We are conducting a review of the campaign procedures around this year’s nominees, to ensure that no guidelines were violated, and to inform us whether changes to the guidelines may be needed in a new era of social media and digital communication.
We have confidence in the integrity of our nomination and voting procedures, and support genuine grassroots campaigns for outstanding performances.

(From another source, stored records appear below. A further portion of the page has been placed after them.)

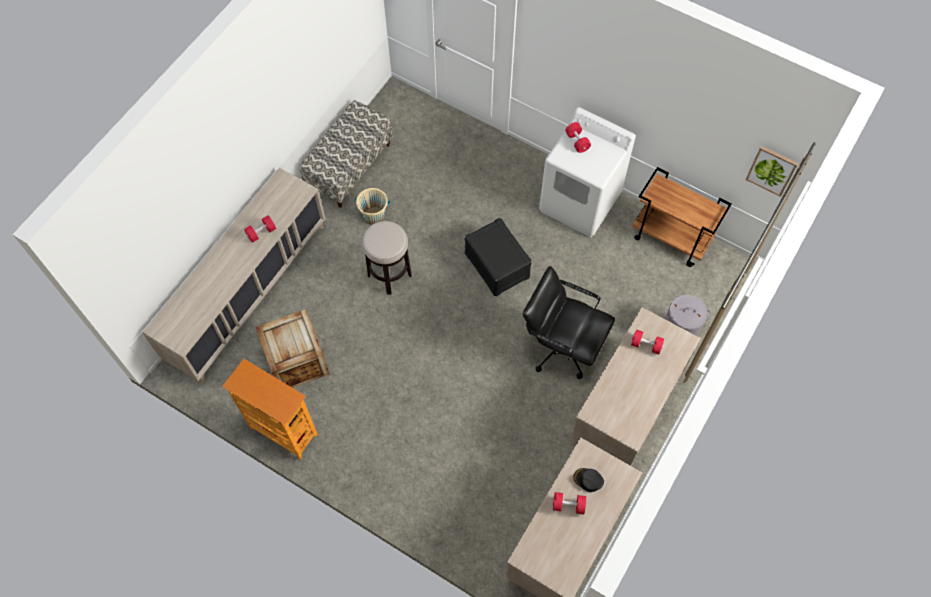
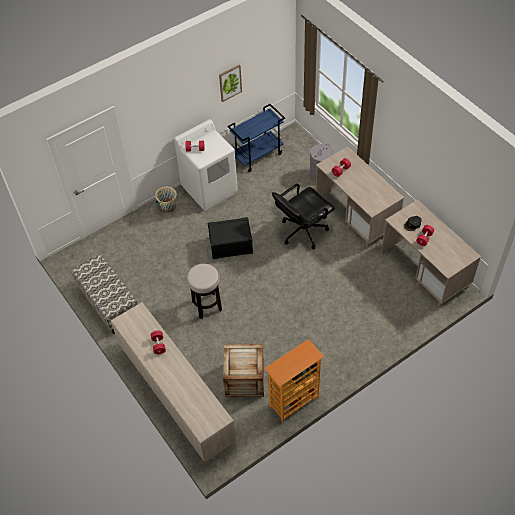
camera: 65 degrees left, 10 degrees down
(374, 215) = (156, 301): beige bucket -> beige bucket (168, 207)
(671, 238) = (258, 155): brown cart -> blue cart
(771, 170) = (278, 63): picture -> picture (230, 82)

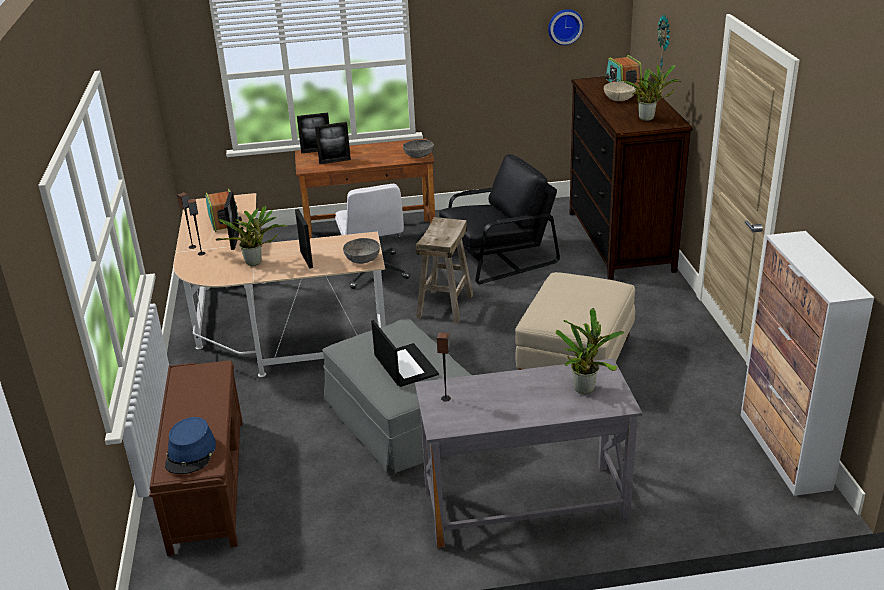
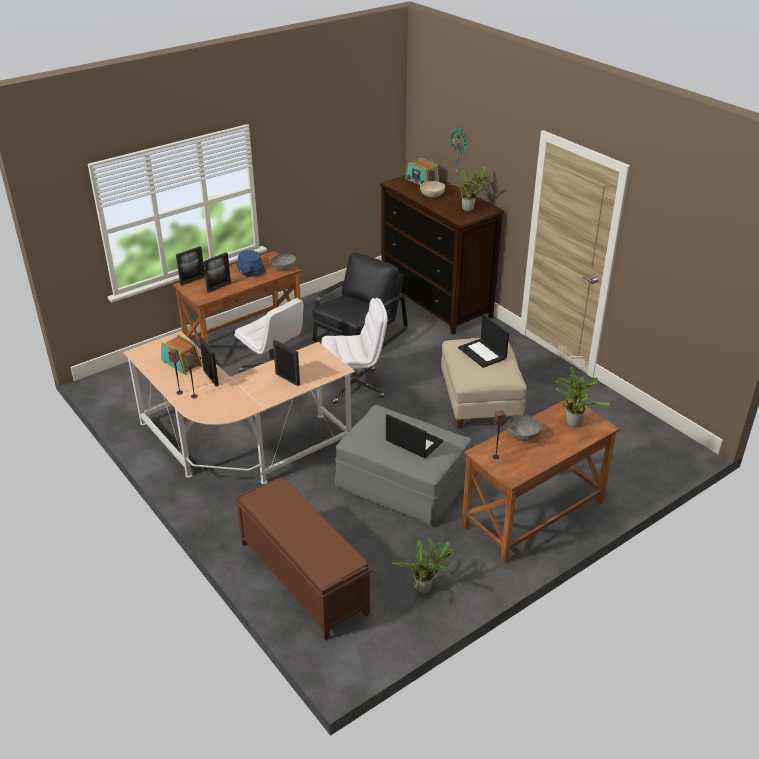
camera: 30 degrees left, 5 degrees up
(191, 453) = (328, 556): blue hat -> blue hat (251, 269)
(256, 263) = (249, 392): potted plant -> potted plant (425, 588)
(362, 259) = (330, 367): grey bowl -> grey bowl (523, 435)
(445, 306) = (355, 386): beige stool -> white office chair
(524, 505) = (533, 515): grey desk -> brown desk
(564, 26) = (362, 140): wall clock -> none
(581, 294) = (483, 353): none -> laptop
(784, 451) = (652, 427): cabinet -> none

Variety points out that one big issue could be an Instagram post from To Leslie’s page posted two weeks ago. It features a quote from The Chicago-Sun Times’ Richard Roeper, where he wrote that he thinks Andrea Riseborough gave the best performance by an actress this year over Cate’s in Tár:
“As much as I admired Blanchett’s work in ‘Tár,’ my favorite performance by a woman this year was delivered by the chameleonlike Andrea Riseborough in director Michael Morris’ searing drama about a mom at the final crossroads in her life after she’s lost everything due to her drinking. With an insightful script by Ryan Binaco and fine supporting work by Marc Maron, Andre Royo, Allison Janney and Stephen Root, ‘To Leslie’ ranks with ‘Leaving Las Vegas’ and ‘Crazy Heart’ as modern-day classics about the ravages of alcoholism.”
Here’s the post, which has since been taken down:
Variety says that this may have broken an OSCUH campaign rule that forbids any “references to other nominees“:
Part B reads: “any tactic that singles out ‘the competition’ by name or titles is expressly forbidden.”
Though it quotes a critic rather than directly invoking the name of a competing hopeful, the fact that it comes from the film’s official Instagram could still be an issue.
That’s a little ironic since, as I mentioned above, Cate gave Andrea some live onstage at an awards show. Awkward! Actress Frances Fisher also mentioned Richard Roeper’s in her IG post for Andrea and tagged a bunch of members of the Academy’s Actors Branch and added, “There are wonderful actresses in the running, fortunately, backed by multi-million dollar ad campaigns…Acting Branch – please watch To Leslie on Academy Screening Room app- once you do you’ll understand what I’m talking about. #NominateAndreaRiseborough”
In addition to all that, Variety says that To Leslie’s FYC campaign may have pulled a little oopsie when it came to email blasts to members:
The Academy’s e-mail carries a hefty price tag for a self-funded campaign, charging $2,000 per blast to the entire Academy membership. A studio can only purchase one e-mail blast per week. Variety can also confirm that “To Leslie” sent at least three e-mail blasts sent to AMPAS voters, which would have been purchased by Momentum Pictures or Riseborough’s campaign team, including Narrative PR and Shelter PR.
If for any reason the Academy were to rescind her nomination, the best actress lineup would remain at four, and Riseborough would not be replaced.
While the Academy hasn’t straight up called out the campaign, it’s clearly about To Leslie. The Academy very rarely pulls nominations but has done so in the past. As recently as 2014, Bruce Broughton’s song nomination was revoked after it was discovered that he had improperly contacted Academy members to bring attention to his piece. He was an executive committee member of the Academy at the time, so I guess his bold move was a big no-no. There’s no word on when the Academy will come back with its findings. To combat this scandal, I think To Leslie team should simply email Jane Fonda and Amy Adams again to head up the “Andrea did nothing wrong!” campaign. Hey, it worked once; why not implement the tried and true method again?!